Invaluable discoveries

                Vassili (born in 1921), a former policeman in Byten, was enlisted in a Belarusian protection unit under Polish officers’ orders in 1943, right after the liquidation of the Jews in the city. His unit was then merged with the local police in 1944. Vassili testified, “I didn’t have a choice, I could have run away, but my family would have been killed.” He had to stand guard in his village and fight against the partisans in the forest. But at night, he met with the partisans to inform them of future actions. After the war, he was imprisoned for 10 years in a Gulag.

                At a market in Diatlovo, Chifra (born in 1924), a Jewish survivor from the city ghetto said that inside the ghetto, repression was very strong: “I was terrorized, I would stay locked in our house in the ghetto.” Once she found out that a shooting was to take place, Chifra and some others escaped the ghetto by an underground tunnel.
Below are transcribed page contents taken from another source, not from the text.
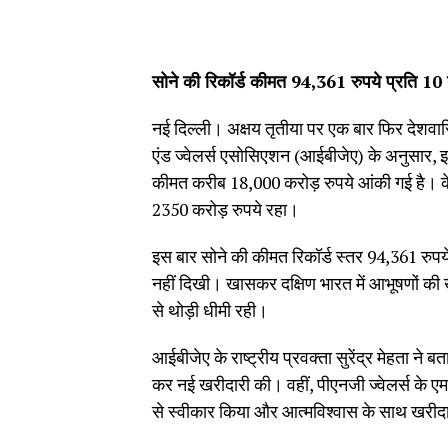
सोने की रिकॉर्ड कीमत 94,361 रुपये प्रति 10 ग
नई दिल्ली। अक्षय तृतीया पर एक बार फिर देशवास
एंड ज्वेलर्स एसोसिएशन (आईबीजेए) के अनुसार, 
कीमत करीब 18,000 करोड़ रुपये आंकी गई है। केव
2350 करोड़ रुपये रहा।
इस बार सोने की कीमत रिकॉर्ड स्तर 94,361 रुपये
नहीं दिखी। खासकर दक्षिण भारत में आभूषणों की ख
से थोड़ी धीमी रही।
आईबीजेए के राष्ट्रीय प्रवक्ता सुरेंद्र मेहता न
कर नई खरीदारी की। वहीं, पीएनजी ज्वेलर्स के एम
से स्वीकार किया और आत्मविश्वास के साथ खरीद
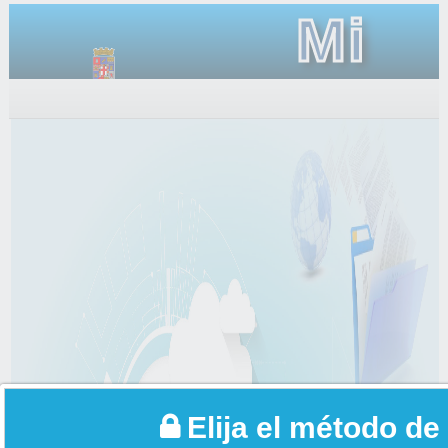
Mi
Carpet
Elija el método de 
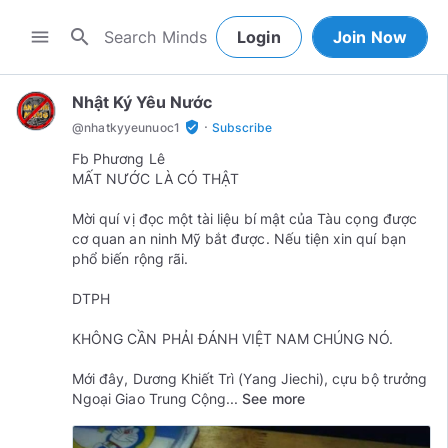
search
menu
Login
Join Now
Nhật Ký Yêu Nước
·
verified_user
@
nhatkyyeunuoc1
Subscribe
Fb Phương Lê
MẤT NƯỚC LÀ CÓ THẬT
Mời quí vị đọc một tài liệu bí mật của Tàu cọng được
cơ quan an ninh Mỹ bắt được. Nếu tiện xin quí bạn
phổ biến rộng rãi.
DTPH
KHÔNG CẦN PHẢI ĐÁNH VIỆT NAM CHÚNG NÓ.
Mới đây, Dương Khiết Trì (Yang Jiechi), cựu bộ trưởng
Ngoại Giao Trung Cộng...
See more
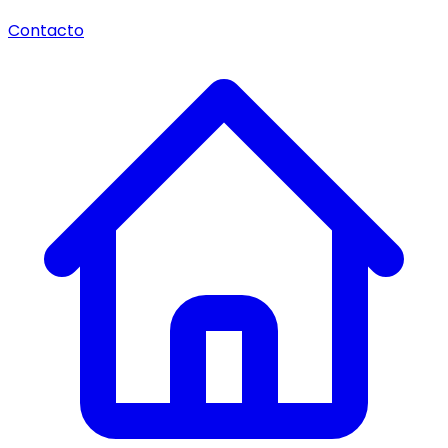
Contacto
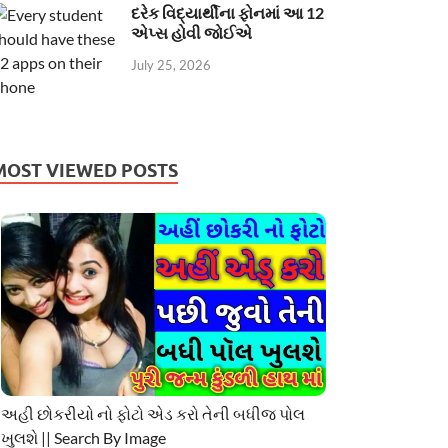
દરેક વિદ્યાર્થીના ફોનમાં આ 12
એપ્સ હોવી જોઈએ
July 25, 2026
MOST VIEWED POSTS
અહી છોકરીયો નો ફોટો એડ કરો તેની બધીજ પોલ
ખુલશે || Search By Image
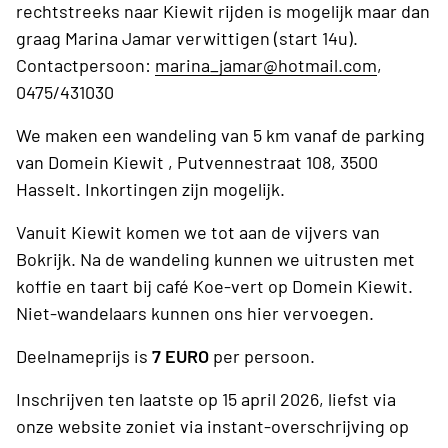
rechtstreeks naar Kiewit rijden is mogelijk maar dan
graag Marina Jamar verwittigen (start 14u).
Contactpersoon:
marina_jamar@hotmail.com
,
0475/431030
We maken een wandeling van 5 km vanaf de parking
van Domein Kiewit , Putvennestraat 108, 3500
Hasselt. Inkortingen zijn mogelijk.
Vanuit Kiewit komen we tot aan de vijvers van
Bokrijk. Na de wandeling kunnen we uitrusten met
koffie en taart bij café Koe-vert op Domein Kiewit.
Niet-wandelaars kunnen ons hier vervoegen.
Deelnameprijs is
7 EURO
per persoon.
Inschrijven ten laatste op 15 april 2026, liefst via
onze website zoniet via instant-overschrijving op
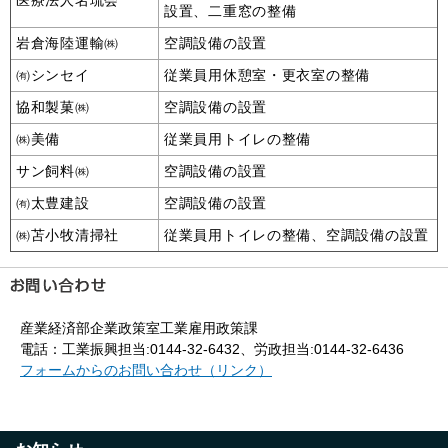
医療法人名琉会
設置、二重窓の整備
岩倉海陸運輸㈱
空調設備の設置
㈲シンセイ
従業員用休憩室・更衣室の整備
協和製菓㈱
空調設備の設置
㈱美備
従業員用トイレの整備
サン飼料㈱
空調設備の設置
㈲太豊建設
空調設備の設置
㈱苫小牧清掃社
従業員用トイレの整備、空調設備の設置
産業経済部企業政策室工業雇用政策課
電話：工業振興担当:0144-32-6432、労政担当:0144-32-6436
フォームからのお問い合わせ（リンク）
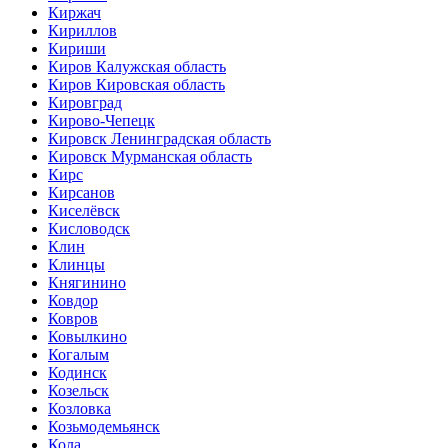
Киржач
Кириллов
Кириши
Киров Калужская область
Киров Кировская область
Кировград
Кирово-Чепецк
Кировск Ленинградская область
Кировск Мурманская область
Кирс
Кирсанов
Киселёвск
Кисловодск
Клин
Клинцы
Княгинино
Ковдор
Ковров
Ковылкино
Когалым
Кодинск
Козельск
Козловка
Козьмодемьянск
Кола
For 6 months, she lived in a camp with other Jews and partisans. After that, she moved about from village to village and from house to house.

               In Mantiouta, a small hamlet in Dvorets, Ivan (born in 1926) also mentioned a Jewish camp in the forest.  He accompanied the team into the forest to look for it but no trace was found. In Novoïelnia, Maria (born in 1922) worked as a nurse in a German military hospital. She testified that “Jewish nurses were still working for about a month after the invader’s arrival” but then disappeared.

 During the course of this trip, the research team visited 13 cities and villages, interviewed 46 witnesses, and investigated 24 execution graves or sites, most of which have memorials, some of which were erected relatively recently.